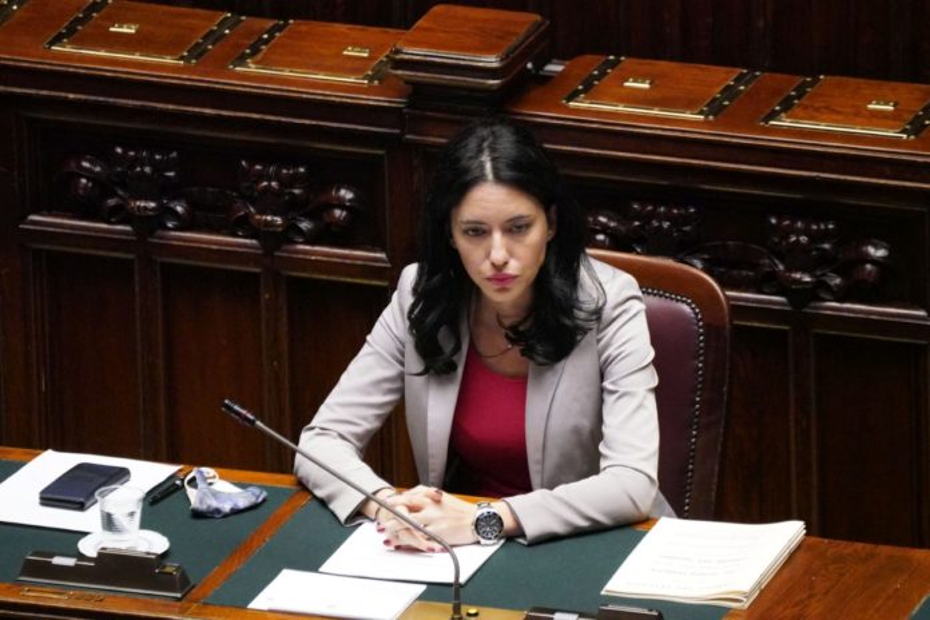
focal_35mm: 600
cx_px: 465
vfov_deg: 2.3
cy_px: 310
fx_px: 15499
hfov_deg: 3.4
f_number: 5.6
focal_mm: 400
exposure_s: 1/160
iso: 12800
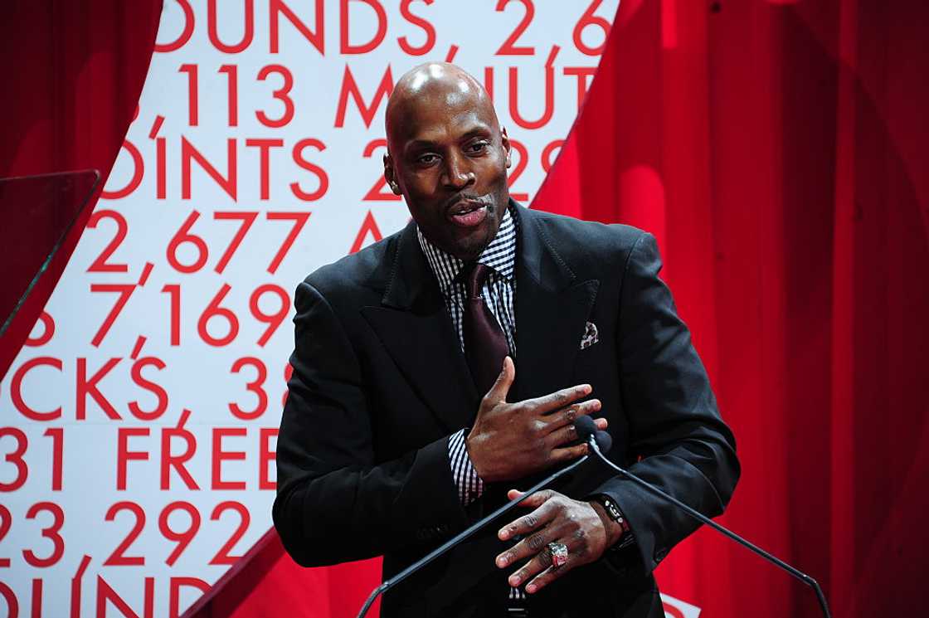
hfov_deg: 9.0
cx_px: 464
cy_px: 309
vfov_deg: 6.0
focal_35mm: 230
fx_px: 5931
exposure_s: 1/200
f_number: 6.3
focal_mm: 230
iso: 500
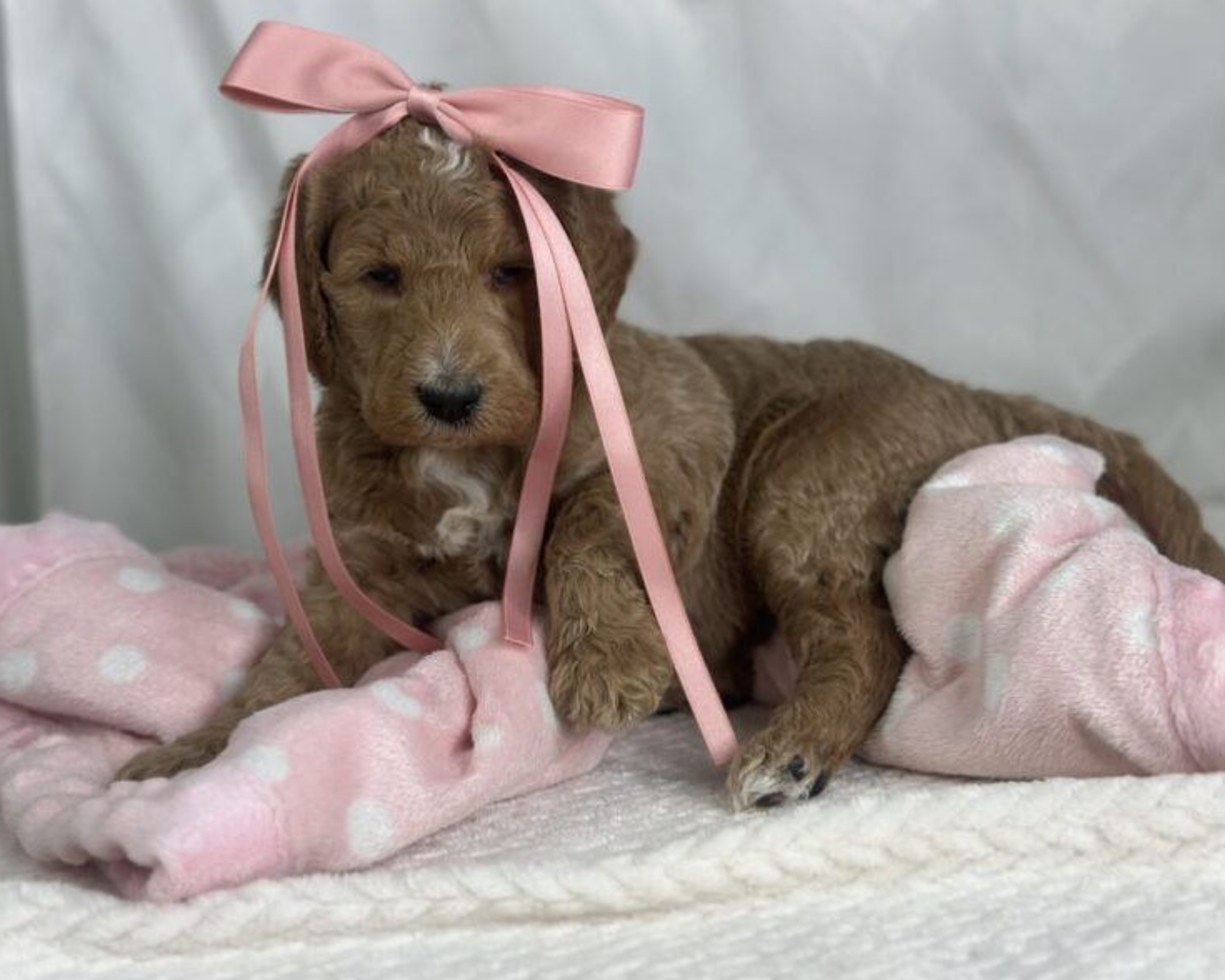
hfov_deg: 36.7
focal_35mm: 51
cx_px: 597
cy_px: 497
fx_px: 1849
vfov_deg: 29.7
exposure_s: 1/456
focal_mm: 6.86
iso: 80
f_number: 1.78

————

Written task:
Looking at the listing above, which lines run from the one containing "f_number: 5.6" through the one containing "fx_px: 1849"? Print exactly those, ends included, pictures excluded.

Task result:
f_number: 5.6
focal_mm: 400
exposure_s: 1/160
iso: 12800
hfov_deg: 9.0
cx_px: 464
cy_px: 309
vfov_deg: 6.0
focal_35mm: 230
fx_px: 5931
exposure_s: 1/200
f_number: 6.3
focal_mm: 230
iso: 500
hfov_deg: 36.7
focal_35mm: 51
cx_px: 597
cy_px: 497
fx_px: 1849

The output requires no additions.